Data provided:
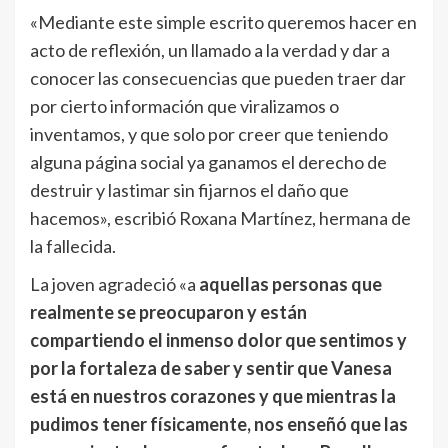
«Mediante este simple escrito queremos hacer en
acto de reflexión, un llamado a la verdad y dar a
conocer las consecuencias que pueden traer dar
por cierto información que viralizamos o
inventamos, y que solo por creer que teniendo
alguna página social ya ganamos el derecho de
destruir y lastimar sin fijarnos el daño que
hacemos», escribió Roxana Martínez, hermana de
la fallecida.
La joven agradeció «a
aquellas personas que
realmente se preocuparon y están
compartiendo el inmenso dolor que sentimos y
por la fortaleza de saber y sentir que Vanesa
está en nuestros corazones y que mientras la
pudimos tener físicamente, nos enseñó que las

Your assignment: Every entry above needs to be copied exactly, apart from its pictures.

Completed exercise:
«Mediante este simple escrito queremos hacer en
acto de reflexión, un llamado a la verdad y dar a
conocer las consecuencias que pueden traer dar
por cierto información que viralizamos o
inventamos, y que solo por creer que teniendo
alguna página social ya ganamos el derecho de
destruir y lastimar sin fijarnos el daño que
hacemos», escribió Roxana Martínez, hermana de
la fallecida.
La joven agradeció «a
aquellas personas que
realmente se preocuparon y están
compartiendo el inmenso dolor que sentimos y
por la fortaleza de saber y sentir que Vanesa
está en nuestros corazones y que mientras la
pudimos tener físicamente, nos enseñó que las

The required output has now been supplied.